Exercise
Can you transcribe the data exactly? Leave the pictures out.

----- Entries supplied -----

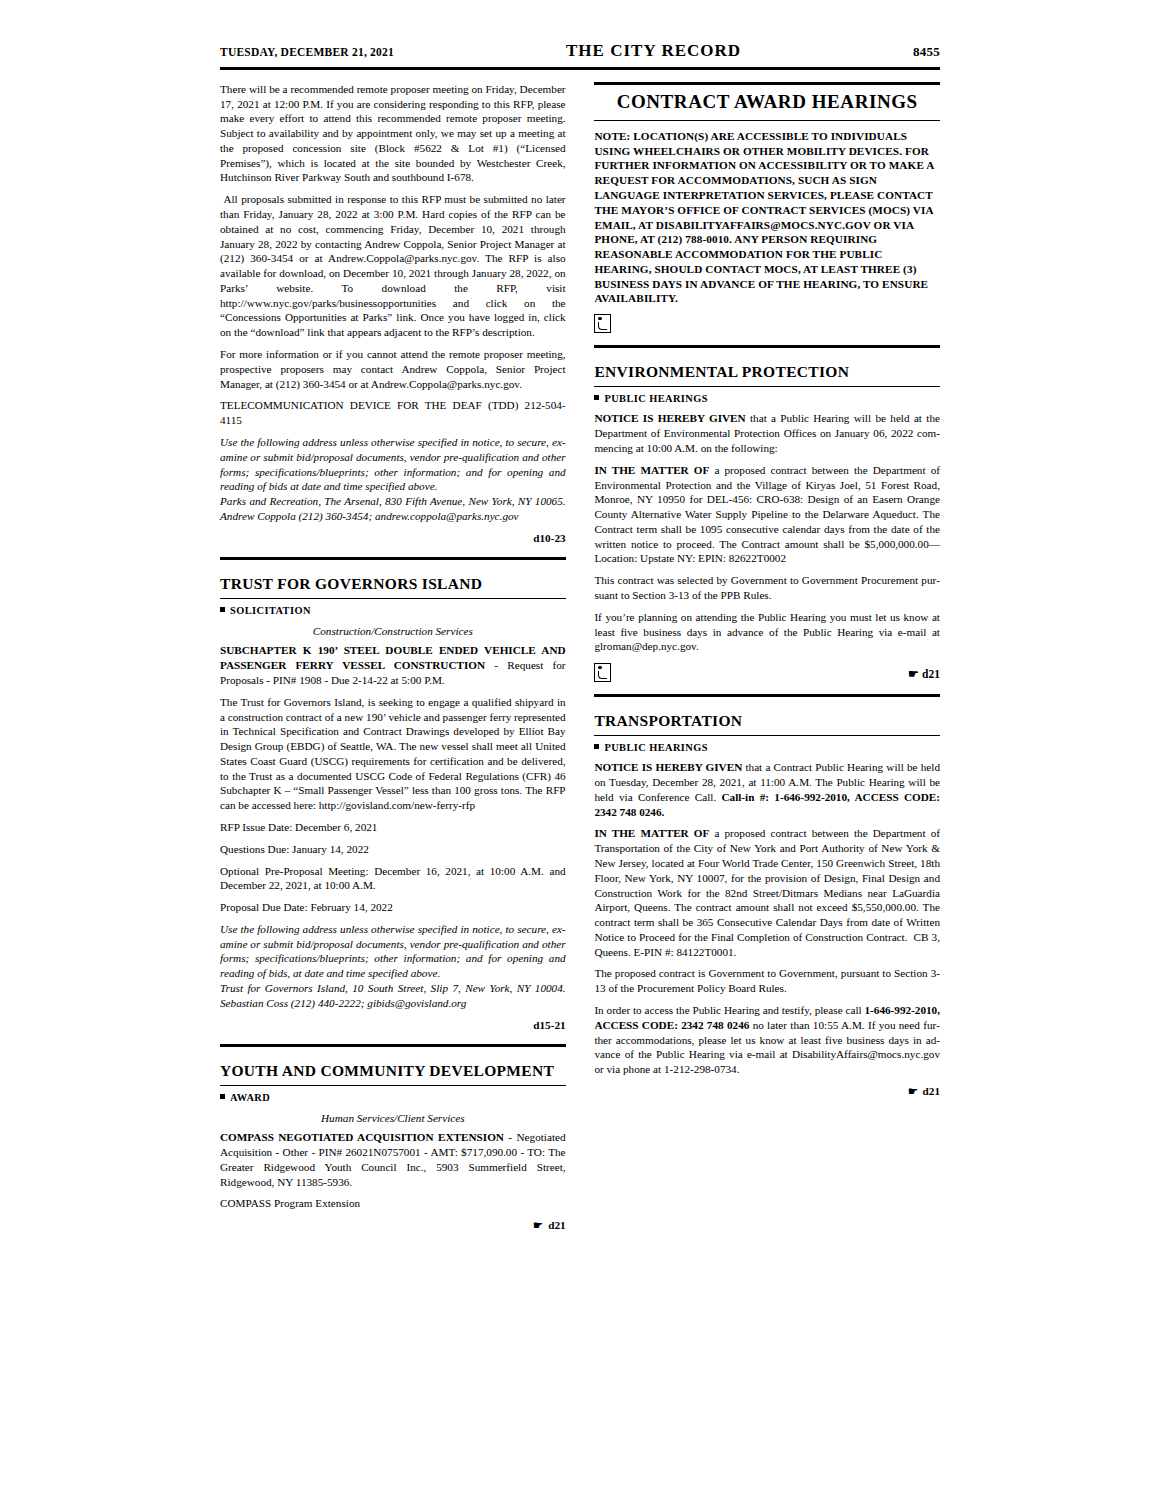TUESDAY, DECEMBER 21, 2021
THE CITY RECORD
8455
There will be a recommended remote proposer meeting on Friday, December 17, 2021 at 12:00 P.M. If you are considering responding to this RFP, please make every effort to attend this recommended remote proposer meeting. Subject to availability and by appointment only, we may set up a meeting at the proposed concession site (Block #5622 & Lot #1) (“Licensed Premises”), which is located at the site bounded by Westchester Creek, Hutchinson River Parkway South and southbound I-678.
All proposals submitted in response to this RFP must be submitted no later than Friday, January 28, 2022 at 3:00 P.M. Hard copies of the RFP can be obtained at no cost, commencing Friday, December 10, 2021 through January 28, 2022 by contacting Andrew Coppola, Senior Project Manager at (212) 360-3454 or at Andrew.Coppola@parks.nyc.gov. The RFP is also available for download, on December 10, 2021 through January 28, 2022, on Parks’ website. To download the RFP, visit http://www.nyc.gov/parks/businessopportunities and click on the “Concessions Opportunities at Parks” link. Once you have logged in, click on the “download” link that appears adjacent to the RFP’s description.
For more information or if you cannot attend the remote proposer meeting, prospective proposers may contact Andrew Coppola, Senior Project Manager, at (212) 360-3454 or at Andrew.Coppola@parks.nyc.gov.
TELECOMMUNICATION DEVICE FOR THE DEAF (TDD) 212-504-4115
Use the following address unless otherwise specified in notice, to secure, examine or submit bid/proposal documents, vendor pre-qualification and other forms; specifications/blueprints; other information; and for opening and reading of bids at date and time specified above.
Parks and Recreation, The Arsenal, 830 Fifth Avenue, New York, NY 10065. Andrew Coppola (212) 360-3454; andrew.coppola@parks.nyc.gov
d10-23
TRUST FOR GOVERNORS ISLAND
SOLICITATION
Construction/Construction Services
SUBCHAPTER K 190’ STEEL DOUBLE ENDED VEHICLE AND PASSENGER FERRY VESSEL CONSTRUCTION - Request for Proposals - PIN# 1908 - Due 2-14-22 at 5:00 P.M.
The Trust for Governors Island, is seeking to engage a qualified shipyard in a construction contract of a new 190’ vehicle and passenger ferry represented in Technical Specification and Contract Drawings developed by Elliot Bay Design Group (EBDG) of Seattle, WA. The new vessel shall meet all United States Coast Guard (USCG) requirements for certification and be delivered, to the Trust as a documented USCG Code of Federal Regulations (CFR) 46 Subchapter K – “Small Passenger Vessel” less than 100 gross tons. The RFP can be accessed here: http://govisland.com/new-ferry-rfp
RFP Issue Date: December 6, 2021
Questions Due: January 14, 2022
Optional Pre-Proposal Meeting: December 16, 2021, at 10:00 A.M. and December 22, 2021, at 10:00 A.M.
Proposal Due Date: February 14, 2022
Use the following address unless otherwise specified in notice, to secure, examine or submit bid/proposal documents, vendor pre-qualification and other forms; specifications/blueprints; other information; and for opening and reading of bids, at date and time specified above.
Trust for Governors Island, 10 South Street, Slip 7, New York, NY 10004. Sebastian Coss (212) 440-2222; gibids@govisland.org
d15-21
YOUTH AND COMMUNITY DEVELOPMENT
AWARD
Human Services/Client Services
COMPASS NEGOTIATED ACQUISITION EXTENSION - Negotiated Acquisition - Other - PIN# 26021N0757001 - AMT: $717,090.00 - TO: The Greater Ridgewood Youth Council Inc., 5903 Summerfield Street, Ridgewood, NY 11385-5936.
COMPASS Program Extension
☛ d21
CONTRACT AWARD HEARINGS
NOTE: LOCATION(S) ARE ACCESSIBLE TO INDIVIDUALS USING WHEELCHAIRS OR OTHER MOBILITY DEVICES. FOR FURTHER INFORMATION ON ACCESSIBILITY OR TO MAKE A REQUEST FOR ACCOMMODATIONS, SUCH AS SIGN LANGUAGE INTERPRETATION SERVICES, PLEASE CONTACT THE MAYOR’S OFFICE OF CONTRACT SERVICES (MOCS) VIA EMAIL, AT DISABILITYAFFAIRS@MOCS.NYC.GOV OR VIA PHONE, AT (212) 788-0010. ANY PERSON REQUIRING REASONABLE ACCOMMODATION FOR THE PUBLIC HEARING, SHOULD CONTACT MOCS, AT LEAST THREE (3) BUSINESS DAYS IN ADVANCE OF THE HEARING, TO ENSURE AVAILABILITY.
ENVIRONMENTAL PROTECTION
PUBLIC HEARINGS
NOTICE IS HEREBY GIVEN that a Public Hearing will be held at the Department of Environmental Protection Offices on January 06, 2022 commencing at 10:00 A.M. on the following:
IN THE MATTER OF a proposed contract between the Department of Environmental Protection and the Village of Kiryas Joel, 51 Forest Road, Monroe, NY 10950 for DEL-456: CRO-638: Design of an Easern Orange County Alternative Water Supply Pipeline to the Delarware Aqueduct. The Contract term shall be 1095 consecutive calendar days from the date of the written notice to proceed. The Contract amount shall be $5,000,000.00—Location: Upstate NY: EPIN: 82622T0002
This contract was selected by Government to Government Procurement pursuant to Section 3-13 of the PPB Rules.
If you’re planning on attending the Public Hearing you must let us know at least five business days in advance of the Public Hearing via e-mail at glroman@dep.nyc.gov.
☛ d21
TRANSPORTATION
PUBLIC HEARINGS
NOTICE IS HEREBY GIVEN that a Contract Public Hearing will be held on Tuesday, December 28, 2021, at 11:00 A.M. The Public Hearing will be held via Conference Call. Call-in #: 1-646-992-2010, ACCESS CODE: 2342 748 0246.
IN THE MATTER OF a proposed contract between the Department of Transportation of the City of New York and Port Authority of New York & New Jersey, located at Four World Trade Center, 150 Greenwich Street, 18th Floor, New York, NY 10007, for the provision of Design, Final Design and Construction Work for the 82nd Street/Ditmars Medians near LaGuardia Airport, Queens. The contract amount shall not exceed $5,550,000.00. The contract term shall be 365 Consecutive Calendar Days from date of Written Notice to Proceed for the Final Completion of Construction Contract. CB 3, Queens. E-PIN #: 84122T0001.
The proposed contract is Government to Government, pursuant to Section 3-13 of the Procurement Policy Board Rules.
In order to access the Public Hearing and testify, please call 1-646-992-2010, ACCESS CODE: 2342 748 0246 no later than 10:55 A.M. If you need further accommodations, please let us know at least five business days in advance of the Public Hearing via e-mail at DisabilityAffairs@mocs.nyc.gov or via phone at 1-212-298-0734.
☛ d21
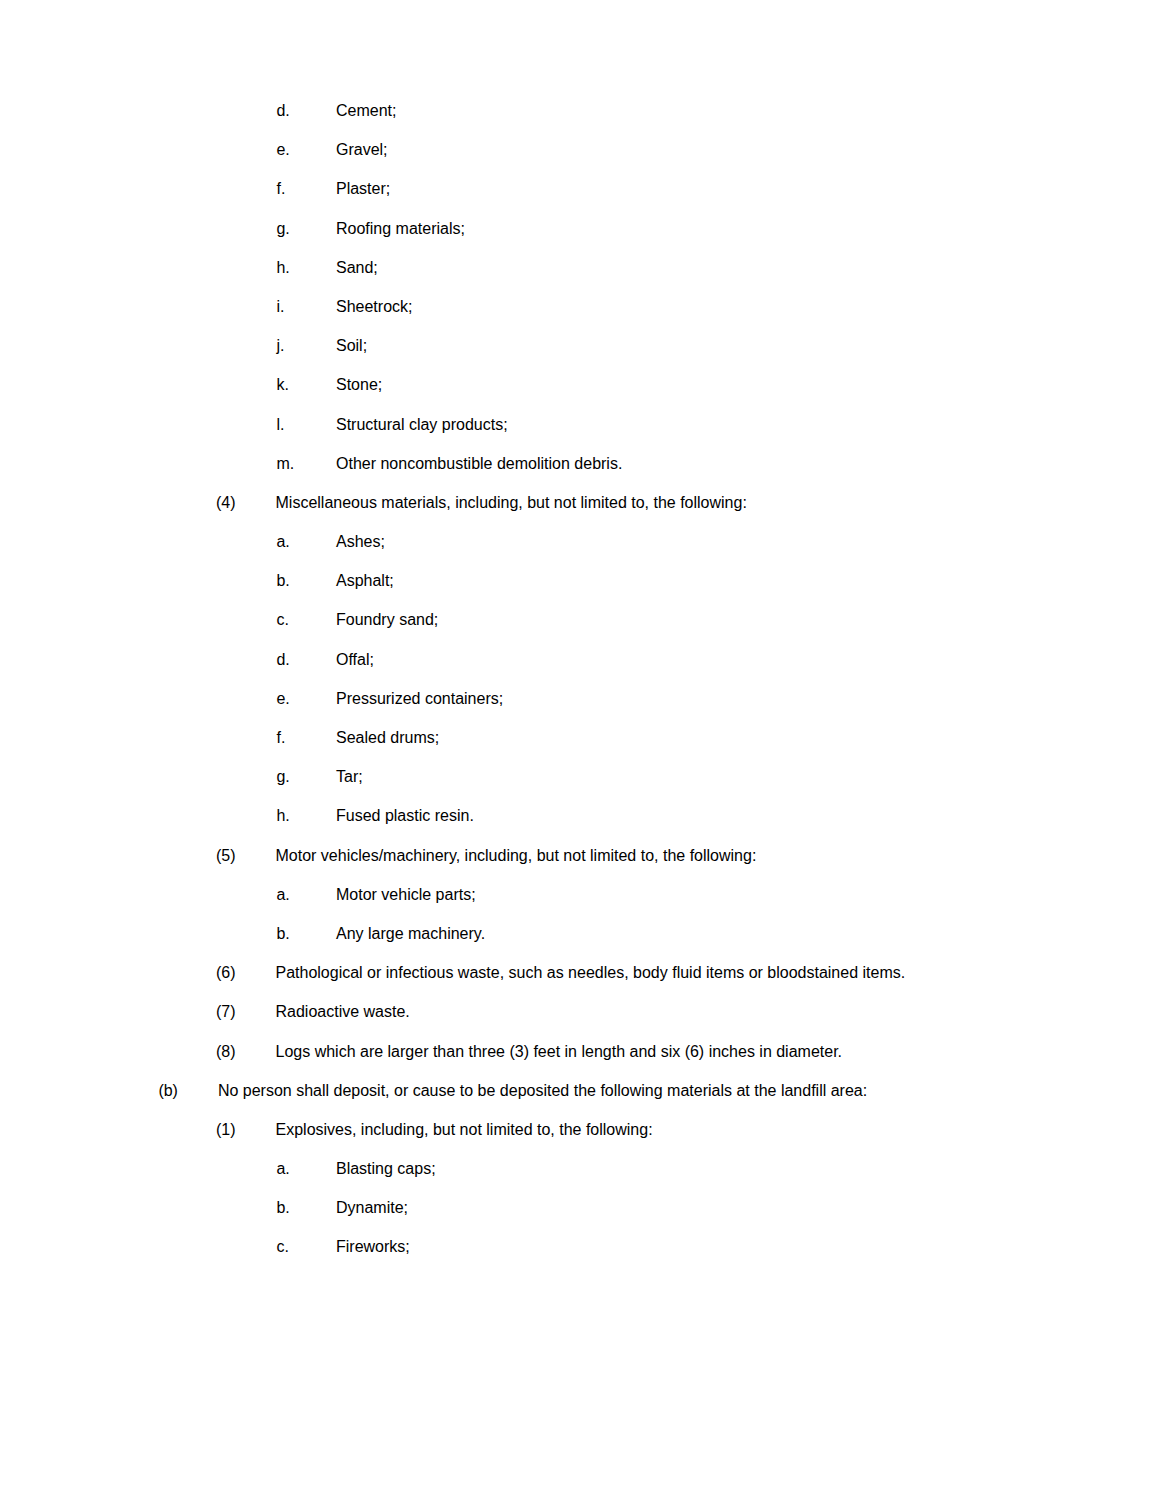d.
Cement;
e.
Gravel;
f.
Plaster;
g.
Roofing materials;
h.
Sand;
i.
Sheetrock;
j.
Soil;
k.
Stone;
l.
Structural clay products;
m.
Other noncombustible demolition debris.
(4)
Miscellaneous materials, including, but not limited to, the following:
a.
Ashes;
b.
Asphalt;
c.
Foundry sand;
d.
Offal;
e.
Pressurized containers;
f.
Sealed drums;
g.
Tar;
h.
Fused plastic resin.
(5)
Motor vehicles/machinery, including, but not limited to, the following:
a.
Motor vehicle parts;
b.
Any large machinery.
(6)
Pathological or infectious waste, such as needles, body fluid items or bloodstained items.
(7)
Radioactive waste.
(8)
Logs which are larger than three (3) feet in length and six (6) inches in diameter.
(b)
No person shall deposit, or cause to be deposited the following materials at the landfill area:
(1)
Explosives, including, but not limited to, the following:
a.
Blasting caps;
b.
Dynamite;
c.
Fireworks;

-----

Task output
TUESDAY, DECEMBER 21, 2021
THE CITY RECORD
8455
There will be a recommended remote proposer meeting on Friday, December 17, 2021 at 12:00 P.M. If you are considering responding to this RFP, please make every effort to attend this recommended remote proposer meeting. Subject to availability and by appointment only, we may set up a meeting at the proposed concession site (Block #5622 & Lot #1) (“Licensed Premises”), which is located at the site bounded by Westchester Creek, Hutchinson River Parkway South and southbound I-678.
All proposals submitted in response to this RFP must be submitted no later than Friday, January 28, 2022 at 3:00 P.M. Hard copies of the RFP can be obtained at no cost, commencing Friday, December 10, 2021 through January 28, 2022 by contacting Andrew Coppola, Senior Project Manager at (212) 360-3454 or at Andrew.Coppola@parks.nyc.gov. The RFP is also available for download, on December 10, 2021 through January 28, 2022, on Parks’ website. To download the RFP, visit http://www.nyc.gov/parks/businessopportunities and click on the “Concessions Opportunities at Parks” link. Once you have logged in, click on the “download” link that appears adjacent to the RFP’s description.
For more information or if you cannot attend the remote proposer meeting, prospective proposers may contact Andrew Coppola, Senior Project Manager, at (212) 360-3454 or at Andrew.Coppola@parks.nyc.gov.
TELECOMMUNICATION DEVICE FOR THE DEAF (TDD) 212-504-4115
Use the following address unless otherwise specified in notice, to secure, examine or submit bid/proposal documents, vendor pre-qualification and other forms; specifications/blueprints; other information; and for opening and reading of bids at date and time specified above.
Parks and Recreation, The Arsenal, 830 Fifth Avenue, New York, NY 10065. Andrew Coppola (212) 360-3454; andrew.coppola@parks.nyc.gov
d10-23
TRUST FOR GOVERNORS ISLAND
SOLICITATION
Construction/Construction Services
SUBCHAPTER K 190’ STEEL DOUBLE ENDED VEHICLE AND PASSENGER FERRY VESSEL CONSTRUCTION - Request for Proposals - PIN# 1908 - Due 2-14-22 at 5:00 P.M.
The Trust for Governors Island, is seeking to engage a qualified shipyard in a construction contract of a new 190’ vehicle and passenger ferry represented in Technical Specification and Contract Drawings developed by Elliot Bay Design Group (EBDG) of Seattle, WA. The new vessel shall meet all United States Coast Guard (USCG) requirements for certification and be delivered, to the Trust as a documented USCG Code of Federal Regulations (CFR) 46 Subchapter K – “Small Passenger Vessel” less than 100 gross tons. The RFP can be accessed here: http://govisland.com/new-ferry-rfp
RFP Issue Date: December 6, 2021
Questions Due: January 14, 2022
Optional Pre-Proposal Meeting: December 16, 2021, at 10:00 A.M. and December 22, 2021, at 10:00 A.M.
Proposal Due Date: February 14, 2022
Use the following address unless otherwise specified in notice, to secure, examine or submit bid/proposal documents, vendor pre-qualification and other forms; specifications/blueprints; other information; and for opening and reading of bids, at date and time specified above.
Trust for Governors Island, 10 South Street, Slip 7, New York, NY 10004. Sebastian Coss (212) 440-2222; gibids@govisland.org
d15-21
YOUTH AND COMMUNITY DEVELOPMENT
AWARD
Human Services/Client Services
COMPASS NEGOTIATED ACQUISITION EXTENSION - Negotiated Acquisition - Other - PIN# 26021N0757001 - AMT: $717,090.00 - TO: The Greater Ridgewood Youth Council Inc., 5903 Summerfield Street, Ridgewood, NY 11385-5936.
COMPASS Program Extension
☛ d21
CONTRACT AWARD HEARINGS
NOTE: LOCATION(S) ARE ACCESSIBLE TO INDIVIDUALS USING WHEELCHAIRS OR OTHER MOBILITY DEVICES. FOR FURTHER INFORMATION ON ACCESSIBILITY OR TO MAKE A REQUEST FOR ACCOMMODATIONS, SUCH AS SIGN LANGUAGE INTERPRETATION SERVICES, PLEASE CONTACT THE MAYOR’S OFFICE OF CONTRACT SERVICES (MOCS) VIA EMAIL, AT DISABILITYAFFAIRS@MOCS.NYC.GOV OR VIA PHONE, AT (212) 788-0010. ANY PERSON REQUIRING REASONABLE ACCOMMODATION FOR THE PUBLIC HEARING, SHOULD CONTACT MOCS, AT LEAST THREE (3) BUSINESS DAYS IN ADVANCE OF THE HEARING, TO ENSURE AVAILABILITY.
ENVIRONMENTAL PROTECTION
PUBLIC HEARINGS
NOTICE IS HEREBY GIVEN that a Public Hearing will be held at the Department of Environmental Protection Offices on January 06, 2022 commencing at 10:00 A.M. on the following:
IN THE MATTER OF a proposed contract between the Department of Environmental Protection and the Village of Kiryas Joel, 51 Forest Road, Monroe, NY 10950 for DEL-456: CRO-638: Design of an Easern Orange County Alternative Water Supply Pipeline to the Delarware Aqueduct. The Contract term shall be 1095 consecutive calendar days from the date of the written notice to proceed. The Contract amount shall be $5,000,000.00—Location: Upstate NY: EPIN: 82622T0002
This contract was selected by Government to Government Procurement pursuant to Section 3-13 of the PPB Rules.
If you’re planning on attending the Public Hearing you must let us know at least five business days in advance of the Public Hearing via e-mail at glroman@dep.nyc.gov.
☛ d21
TRANSPORTATION
PUBLIC HEARINGS
NOTICE IS HEREBY GIVEN that a Contract Public Hearing will be held on Tuesday, December 28, 2021, at 11:00 A.M. The Public Hearing will be held via Conference Call. Call-in #: 1-646-992-2010, ACCESS CODE: 2342 748 0246.
IN THE MATTER OF a proposed contract between the Department of Transportation of the City of New York and Port Authority of New York & New Jersey, located at Four World Trade Center, 150 Greenwich Street, 18th Floor, New York, NY 10007, for the provision of Design, Final Design and Construction Work for the 82nd Street/Ditmars Medians near LaGuardia Airport, Queens. The contract amount shall not exceed $5,550,000.00. The contract term shall be 365 Consecutive Calendar Days from date of Written Notice to Proceed for the Final Completion of Construction Contract. CB 3, Queens. E-PIN #: 84122T0001.
The proposed contract is Government to Government, pursuant to Section 3-13 of the Procurement Policy Board Rules.
In order to access the Public Hearing and testify, please call 1-646-992-2010, ACCESS CODE: 2342 748 0246 no later than 10:55 A.M. If you need further accommodations, please let us know at least five business days in advance of the Public Hearing via e-mail at DisabilityAffairs@mocs.nyc.gov or via phone at 1-212-298-0734.
☛ d21
d.
Cement;
e.
Gravel;
f.
Plaster;
g.
Roofing materials;
h.
Sand;
i.
Sheetrock;
j.
Soil;
k.
Stone;
l.
Structural clay products;
m.
Other noncombustible demolition debris.
(4)
Miscellaneous materials, including, but not limited to, the following:
a.
Ashes;
b.
Asphalt;
c.
Foundry sand;
d.
Offal;
e.
Pressurized containers;
f.
Sealed drums;
g.
Tar;
h.
Fused plastic resin.
(5)
Motor vehicles/machinery, including, but not limited to, the following:
a.
Motor vehicle parts;
b.
Any large machinery.
(6)
Pathological or infectious waste, such as needles, body fluid items or bloodstained items.
(7)
Radioactive waste.
(8)
Logs which are larger than three (3) feet in length and six (6) inches in diameter.
(b)
No person shall deposit, or cause to be deposited the following materials at the landfill area:
(1)
Explosives, including, but not limited to, the following:
a.
Blasting caps;
b.
Dynamite;
c.
Fireworks;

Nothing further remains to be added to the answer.